■ EXCERPT PROVIDED
======

This worked fine, and I used it for a couple of days, but it felt wrong. RSS and Atom feeds are XML files, and XML is supposed to be filtered using XSLT. The thing is, I haven’t used XSLT in ages, and I didn’t much care for it then. It was invented back when clever people thought everything was going to be put in XML format, so they built a programming language in XML. I’m sure they thought this was great—just like Lisp programs being written as Lisp lists—but it wasn’t. I’m sure there are many reasons XML hasn’t turned out to be as revolutionary as was thought 20 years ago, but one of them has to be the shitty language used for XML transformations.

Still, all I wanted to do was search for certain text in a certain node and prevent those records from appearing in the output. Everything else would be passed through as-is. Sal Mangano’s XSLT Cookbook has an example of a simple pass-through XSLT file (also known as the identity transform), which I used as the basis for my script:2

xml:
1:  <xsl:stylesheet version="1.0" xmlns:xsl="http://www.w3.org/1999/XSL/Transform">
2:   
3:  <xsl:template match="node() | @*">
4:    <xsl:copy>
5:      <xsl:apply-templates select="@* | node()"/>
6:    </xsl:copy>
7:  </xsl:template>
8:   
9:  </xsl:stylesheet>

XSLT is a rule-based language. The rules define how the various elements of the incoming XML document are to be treated. In the pass-through example, the match in the template rule on Line 3 matches all the elements (node()) and all the attributes (@*). The copy command then copies whatever was matched, which was everything.

With the pass-through rule in place, the script can be expanded to add additional rules that are more specific matches to particular elements or attributes. The Lawyers, Guns & Money feed identifies the author of each post this way:

xml:
<item>
  [other tags]
  <dc:creator><![CDATA[Erik Loomis]]></dc:creator>
  [more tags]
</item>

So I needed to add the following to the pass-through script:

Here’s what I came up with:

xml:
 1:  <xsl:stylesheet version="1.0"
 2:    xmlns:xsl="http://www.w3.org/1999/XSL/Transform"
 3:    xmlns:dc="http://purl.org/dc/elements/1.1/">
 4:  
 5:    <xsl:output method="xml" encoding="UTF-8" indent="yes"/>
 6:  
 7:    <xsl:template match="node() | @*">
 8:      <xsl:copy>
 9:         <xsl:apply-templates select="node() | @*"/>
10:      </xsl:copy>
11:    </xsl:template>
12:  
13:    <xsl:template match="item[contains(dc:creator, 'Loomis')]"/>
14:  </xsl:stylesheet>

You can see the namespace addition in Line 3 and the new rule for the <dc:creator> element in Line 13. Because there’s no action within this rule, nothing is done when an <item> contains “Loomis” in its <dc:creator> tag. And by “nothing,” I really mean nothing—there’s no output associated with this rule, which means Loomis’s posts are omitted.

======

■ INPUT DATA

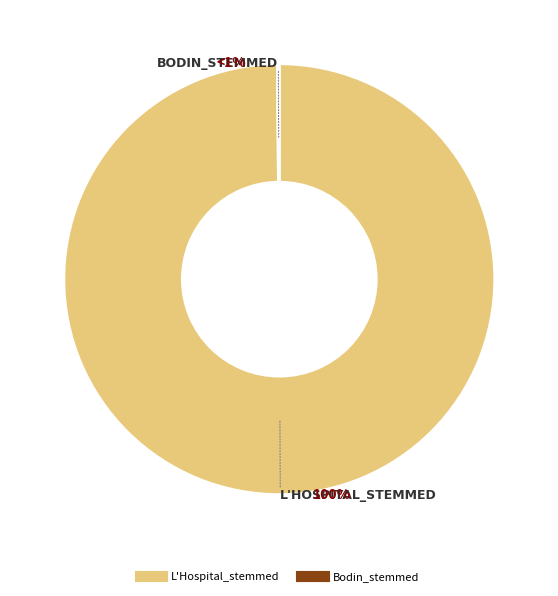

Combined, do L'Hospital_stemmed and Bodin_stemmed account for over 50%?

Yes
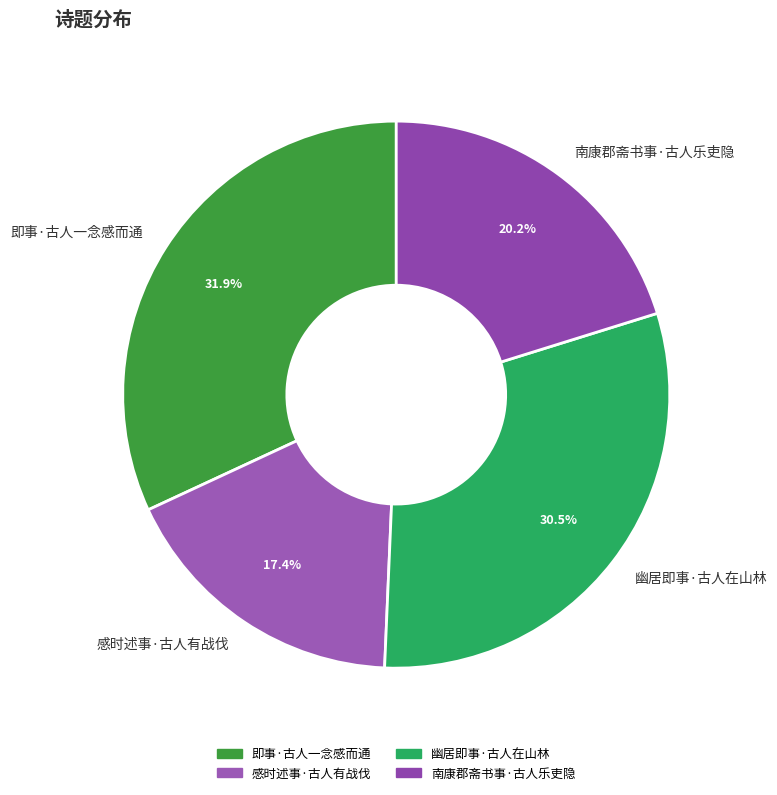

To the nearest percent, what portion does 感时述事·古人有战伐 represent?

17%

======

■ TASK DETAILS
Reword the stretch from "XSLT is a rule-based" through "which was everything." in the XSLT excerpt, putting "input" wherever "incoming" appears.

■ TASK ANSWER
XSLT is a rule-based language. The rules define how the various elements of the input XML document are to be treated. In the pass-through example, the match in the template rule on Line 3 matches all the elements (node()) and all the attributes (@*). The copy command then copies whatever was matched, which was everything.